Wednesday, February 20, 2008

Spoiled Rotten

As a teen I was often told that I was a spoiled brat. This made me so angry! To me, I was normal!! I had nice things and I worked hard to earn things from my parents. I was a good kid and got rewarded like any one else. HOWEVER, when I got married I realized their opinions were correct. I am spoiled and marriage has really made things difficult. I haven't bought myself a single new thing. I haven't even had the desire. I know we need to be frugal so I don't worry about things I need (except for an occasional eyebrow wax). Any how, money has been tight and since I have been only student teaching and not bring in income I feel like everything is falling apart. I am not making my own money. I have to "depend" and "rely" on someone to take care of my needs. It has been driving me crazy. I feel like I have been screwed in this whole deal. Making sacrifices left and right. I am a good girl, I do good things, don't I deserve something extra??
Adam and I are from completely different worlds. I was an only child until I was a teenager. Adam has always had 3 or 4 siblings to play with at any given time. In the beginning of our marriage we would go out for dinner and Adam had such a hard time sharing a bite of his meal with me. I am from a family where everyone shares and trades, and its not big deal. Adam had issues where it was his food, he FINALLLY had ownership over something of his own and he wasn't about to give a little piece away. It's much better now!
The reason I bring all this up is because we keep looking over our finances. Our income vs. out go and comparing all the numbers. No matter how many loving relatives donate money to our "broke as dirt" foundation it will only help for a little bit. I was advised to sell my car so I posted it and walked to school for 2 weeks. No buyers. Our situation has changed with jobs and money. This weekend Adam said he thinks I can keep my car. That made me so excited! Honestly, I bawled some nights because I worked so hard to pay off my car thus far. I love her and she loves me. However, last night while reviewing our finances and future goals again, selling the car will help us make and keep money without having to search for pennies to pay bills. However, neither of us WANT to do that. We will see how things go.

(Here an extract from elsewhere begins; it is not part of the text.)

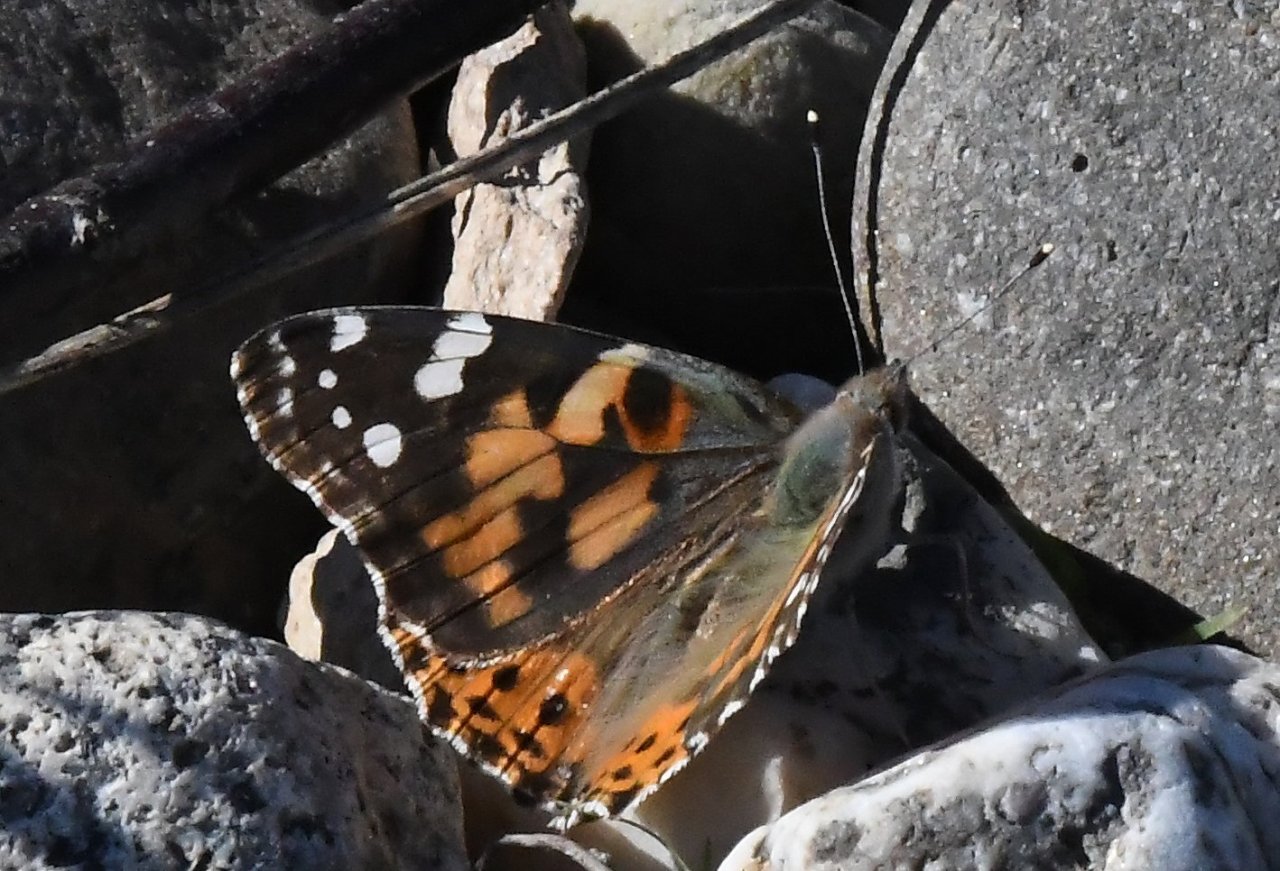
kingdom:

The reasons I need my car:
1. I am still in school I travel to school once a week.
2. Adam works a crazy schedule and doesn't get home until 2 oclock and buses don't run that late.
3. I will want to do things. I can't imagine being happy locked in my home all hours of the day. I know many many many women do it all the time but I can't take that little bit of freedom away from me.
4. We don't have the support system out here. If we lived closer to family and friends who we could depend on then everything would be okay. It is not like that! We are on our own and it is just nicer to be able to take care of ourselves. Finally, 5. Don't I deserve it??
Back to me being a brat. I brought up the fact to Adam that I haven't bought myself anything. I told him I was taught to save and buy myself one new thing every month. Even if it was a 4 dollar lip gloss or a 5 dollar top from TJMAXX. It is something! He was so disgusted with the thought. He told me he was going to teach me how they did it in his home: that I would get new things once a year. ONCE A YEAR!! I was about in tears. I simply said, "Don't you want me to have everything? Don't you want me to have nice things and don't you want to shower me with gifts and items??" He laughed and said "no way!" I don't understand the way he thinks. I guess we have a lot of compromising to do. Right now we just have a lot of money making to do! As for me, I will hold my head up high and believe deep down inside that I still deserve anything and that my husband will always spoil me rotten......one day!